An Antarctic Neutrino Telescope Has Detected A Signal From The Heart Of A Nearby ActiveGalaxy
Arthur T Knackerbracket has processed the following story:
An enormous neutrino observatory buried deep in the Antarctic ice has discovered only the second extra-galactic source of the elusive particles ever found.
In results published today in Science, the IceCube collaboration reports the detection of neutrinos from an active galaxy" called NGC 1068, which lies some 47 million light-years from Earth.
Neutrinos are very shy fundamental particles that don't often interact with anything else.

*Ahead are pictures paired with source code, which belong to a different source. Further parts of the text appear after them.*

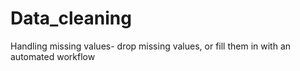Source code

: # Data_cleaning
Handling missing values- drop missing values, or fill them in with an automated workflow

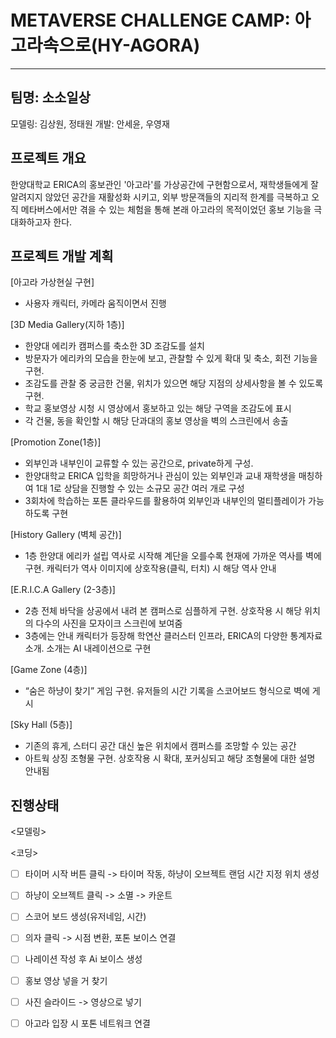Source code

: # METAVERSE CHALLENGE CAMP: 아고라속으로(HY-AGORA)
---
## 팀명: 소소일상
모델링: 김상원, 정태원
개발: 안세윤, 우영재

## 프로젝트 개요

한양대학교 ERICA의 홍보관인 '아고라'를 가상공간에 구현함으로서, 재학생들에게 잘 알려지지 않았던 공간을 재활성화 시키고, 외부 방문객들의 지리적 한계를 극복하고 오직 메타버스에서만 겪을 수 있는 체험을 통해 본래 아고라의 목적이었던 홍보 기능을 극대화하고자 한다.

## 프로젝트 개발 계획

[아고라 가상현실 구현] 
- 사용자 캐릭터, 카메라 움직이면서 진행

[3D Media Gallery(지하 1층)] 
- 한양대 에리카 캠퍼스를 축소한 3D 조감도를 설치
- 방문자가 에리카의 모습을 한눈에 보고, 관찰할 수 있게 확대 및 축소, 회전 기능을 구현. 
- 조감도를 관찰 중 궁금한 건물, 위치가 있으면 해당 지점의 상세사항을 볼 수 있도록 구현. 
- 학교 홍보영상 시청 시 영상에서 홍보하고 있는 해당 구역을 조감도에 표시
- 각 건물, 동을 확인할 시 해당 단과대의 홍보 영상을 벽의 스크린에서 송출

[Promotion Zone(1층)]
- 외부인과 내부인이 교류할 수 있는 공간으로, private하게 구성. 
- 한양대학교 ERICA 입학을 희망하거나 관심이 있는 외부인과 교내 재학생을 매칭하여
1대 1로 상담을 진행할 수 있는 소규모 공간 여러 개로 구성
- 3회차에 학습하는 포톤 클라우드를 활용하여 외부인과 내부인의 멀티플레이가 가능하도록 구현

[History Gallery (벽체 공간)]
- 1층 한양대 에리카 설립 역사로 시작해 계단을 오를수록 현재에 가까운 역사를 벽에 구현. 캐릭터가 역사 이미지에 상호작용(클릭, 터치) 시 해당 역사 안내

[E.R.I.C.A Gallery (2-3층)]
- 2층 전체 바닥을 상공에서 내려 본 캠퍼스로 심플하게 구현. 상호작용 시 해당 위치의 다수의 사진을 모자이크 스크린에 보여줌
- 3층에는 안내 캐릭터가 등장해 학연산 클러스터 인프라, ERICA의 다양한 통계자료 소개. 소개는 AI 내레이션으로 구현
 
[Game Zone (4층)] 
- “숨은 하냥이 찾기” 게임 구현. 유저들의 시간 기록을 스코어보드 형식으로 벽에 게시

[Sky Hall (5층)] 
- 기존의 휴게, 스터디 공간 대신 높은 위치에서 캠퍼스를 조망할 수 있는 공간
- 아트웍 상징 조형물 구현. 상호작용 시 확대, 포커싱되고 해당 조형물에 대한 설명 안내됨

## 진행상태
<모델링>

<코딩>
- [ ] 타이머 시작 버튼 클릭 -> 타이머 작동, 하냥이 오브젝트 랜덤 시간 지정 위치 생성
- [ ] 하냥이 오브젝트 클릭 -> 소멸 -> 카운트
- [ ] 스코어 보드 생성(유저네임, 시간)
- [ ] 의자 클릭 -> 시점 변환, 포톤 보이스 연결
- [ ] 나레이션 작성 후 Ai 보이스 생성
- [ ] 홍보 영상 넣을 거 찾기
- [ ] 사진 슬라이드 -> 영상으로 넣기
- [ ] 아고라 입장 시 포톤 네트워크 연결

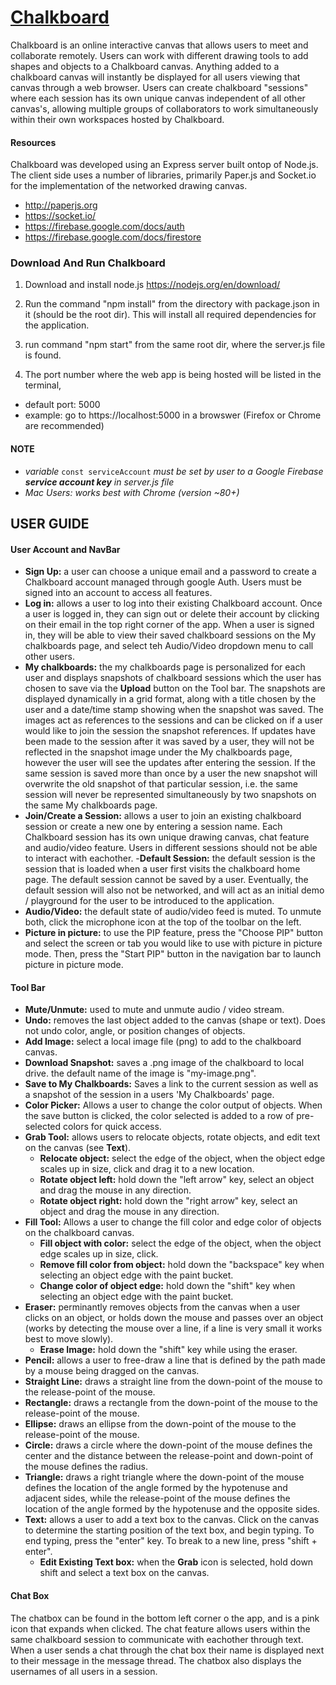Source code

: # [Chalkboard](https://chalkboardonline.herokuapp.com/)
Chalkboard is an online interactive canvas that allows users to meet and collaborate remotely. Users can work with different drawing tools
to add shapes and objects to a Chalkboard canvas. Anything added to a chalkboard canvas will instantly be displayed for all users viewing
that canvas through a web browser. Users can create chalkboard "sessions" where each session has its own unique canvas independent of all
other canvas's, allowing multiple groups of collaborators to work simultaneously within their own workspaces hosted by Chalkboard.

#### Resources
Chalkboard was developed using an Express server built ontop of Node.js. The client side uses a number of libraries, primarily Paper.js
and Socket.io for the implementation of the networked drawing canvas.
- http://paperjs.org
- https://socket.io/
- https://firebase.google.com/docs/auth
- https://firebase.google.com/docs/firestore

### Download And Run Chalkboard

1. Download and install node.js https://nodejs.org/en/download/

2. Run the command "npm install" from the directory with package.json in it (should be the root dir). This will install all
required dependencies for the application.

3. run command "npm start" from the same root dir, where the server.js file is found.

4. The port number where the web app is being hosted will be listed in the terminal,
- default port: 5000
- example: go to https://localhost:5000 in a browswer (Firefox or Chrome are recommended)

#### NOTE
- *variable* `const serviceAccount` *must be set by user to a Google Firebase **service account key** in server.js file*
- *Mac Users: works best with Chrome (version ~80+)*

## USER GUIDE

#### User Account and NavBar
- **Sign Up:** a user can choose a unique email and a password to create a Chalkboard account managed through google Auth. Users must
be signed into an account to access all features.
- **Log in:** allows a user to log into their existing Chalkboard account. Once a user is logged in, they can sign out or delete their
account by clicking on their email in the top right corner of the app. When a user is signed in, they will be able to view their
saved chalkboard sessions on the My chalkboards page, and select teh Audio/Video dropdown menu to call other users.
- **My chalkboards:** the my chalkboards page is personalized for each user and displays snapshots of chalkboard sessions which the
user has chosen to save via the **Upload** button on the Tool bar. The snapshots are displayed dynamically in a grid format, along with
a title chosen by the user and a date/time stamp showing when the snapshot was saved. The images act as references to the sessions and
can be clicked on if a user would like to join the session the snapshot references. If updates have been made to the session after it
was saved by a user, they will not be reflected in the snapshot image under the My chalkboards page, however the user will see the
updates after entering the session. If the same session is saved more than once by a user the new snapshot will overwrite the old
snapshot of that particular session, i.e. the same session will never be represented simultaneously by two snapshots on the same My
chalkboards page.
- **Join/Create a Session:** allows a user to join an existing chalkboard session or create a new one by entering a session name. Each
Chalkboard session has its own unique drawing canvas, chat feature and audio/video feature. Users in different sessions should not be
able to interact with eachother.
  -**Default Session:** the default session is the session that is loaded when a user first visits the chalkboard home page. The
  default session cannot be saved by a user. Eventually, the default session will also not be networked, and will act as an initial
  demo / playground for the user to be introduced to the application.
- **Audio/Video:** the default state of audio/video feed is muted. To unmute both, click the microphone icon at the top of the toolbar
on the left.
- **Picture in picture:** to use the PIP feature, press the "Choose PIP" button and select the screen or tab you would like to use
with picture in picture mode. Then, press the "Start PIP" button in the navigation bar to launch picture in picture mode.


#### Tool Bar
- **Mute/Unmute:** used to mute and unmute audio / video stream.
- **Undo:** removes the last object added to the canvas (shape or text). Does not undo color, angle, or position changes of objects.
- **Add Image:** select a local image file (png) to add to the chalkboard canvas.
- **Download Snapshot:** saves a .png image of the chalkboard to local drive. the default name of the image is "my-image.png".
- **Save to My Chalkboards:** Saves a link to the current session as well as a snapshot of the session in a users 'My Chalkboards'
page.
- **Color Picker:** Allows a user to change the color output of objects. When the save button is clicked, the color selected is added
to a row of pre-selected colors for quick access.
- **Grab Tool:** allows users to relocate objects, rotate objects, and edit text on the canvas (see **Text**).
  - **Relocate object:** select the edge of the object, when the object edge scales up in size, click and drag it to a new location.
  - **Rotate object left:** hold down the "left arrow" key, select an object and drag the mouse in any direction.
  - **Rotate object right:** hold down the "right arrow" key, select an object and drag the mouse in any direction.
- **Fill Tool:** Allows a user to change the fill color and edge color of objects on the chalkboard canvas.
  - **Fill object with color:** select the edge of the object, when the object edge scales up in size, click.
  - **Remove fill color from object:** hold down the "backspace" key when selecting an object edge with the paint bucket.
  - **Change color of object edge:** hold down the "shift" key when selecting an object edge with the paint bucket.
- **Eraser:** perminantly removes objects from the canvas when a user clicks on an object, or holds down the mouse and passes over
an object (works by detecting the mouse over a line, if a line is very small it works best to move slowly).
  - **Erase Image:** hold down the "shift" key while using the eraser.
- **Pencil:** allows a user to free-draw a line that is defined by the path made by a mouse being dragged on the canvas.
- **Straight Line:** draws a straight line from the down-point of the mouse to the release-point of the mouse.
- **Rectangle:** draws a rectangle from the down-point of the mouse to the release-point of the mouse.
- **Ellipse:** draws an ellipse from the down-point of the mouse to the release-point of the mouse.
- **Circle:** draws a circle where the down-point of the mouse defines the center and the distance between the release-point and
down-point of the mouse defines the radius.
- **Triangle:** draws a right triangle where the down-point of the mouse defines the location of the angle formed by the hypotenuse
and adjacent sides, while the release-point of the mouse defines the location of the angle formed by the hypotenuse and the opposite
sides.
- **Text:** allows a user to add a text box to the canvas. Click on the canvas to determine the starting position of the text box, and
begin typing. To end typing, press the "enter" key. To break to a new line, press "shift + enter".
  - **Edit Existing Text box:** when the **Grab** icon is selected, hold down shift and select a text box on the canvas.


#### Chat Box
The chatbox can be found in the bottom left corner o the app, and is a pink icon that expands when clicked. The chat feature allows
users within the same chalkboard session to communicate with eachother through text. When a user sends a chat through the chat box
their name is displayed next to their message in the message thread.
The chatbox also displays the usernames of all users in a session.
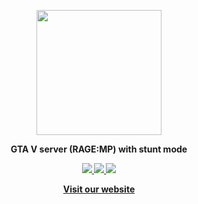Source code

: <p align="center">
  <a href="https://ess-ro.com">
    <img src="https://i.imgur.com/XaNn9mY.png" width="200px"/>
  </a>
</p>

<p align="center">
  <b>GTA V server<b/> (RAGE:MP) with stunt mode
</p>

<p align="center">
  <a href="https://www.youtube.com/channel/UCDmU7SufT8Datt9xw6dxQ_A">
    <img src="https://img.shields.io/badge/Youtube-f00?logo=youtube&logoColor=white" />
  </a>
  <a href="https://steamcommunity.com/groups/ess-gta-v">
    <img src="https://img.shields.io/badge/Steam-112?logo=steam&logoColor=white" />
  </a>
  <a href="https://discord.gg/ess-rage">
    <img src="https://img.shields.io/badge/Discord-78d?logo=discord&logoColor=white" />
  </a>
</p>
  
<p align="center">
  <a href="https://ess-ro.com"><strong>Visit our website</strong></a>
</p>
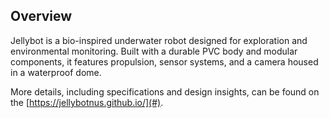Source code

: ## Overview

Jellybot is a bio-inspired underwater robot designed for exploration and environmental monitoring. Built with a durable PVC body and modular components, it features propulsion, sensor systems, and a camera housed in a waterproof dome.  

More details, including specifications and design insights, can be found on the [https://jellybotnus.github.io/](#).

When they were first detected in the 1950s, physicists soon realized they would in some ways be ideal for astronomy.
Because neutrinos so rarely have anything to do with other particles, they can travel unimpeded across the universe. However, their shyness also makes them difficult to detect. To catch enough to be useful, you need a very big detector.
That's where IceCube comes in. Over the course of seven summers from 2005 to 2011, scientists at America's Amundsen-Scott South Pole Station bored 86 holes in the ice with a hot-water drill. Each hole is almost 2.5 kilometers deep, about 60 centimeters wide, and contains 60 basketball-sized light detectors attached to a long stretch of cable.
How does this help us detect neutrinos? Occasionally, a neutrino will bump into a proton or neutron in the ice near a detector. The collision produces a much heavier particle called a muon, travelling so fast it emits a blue glow, which the light detectors can pick up.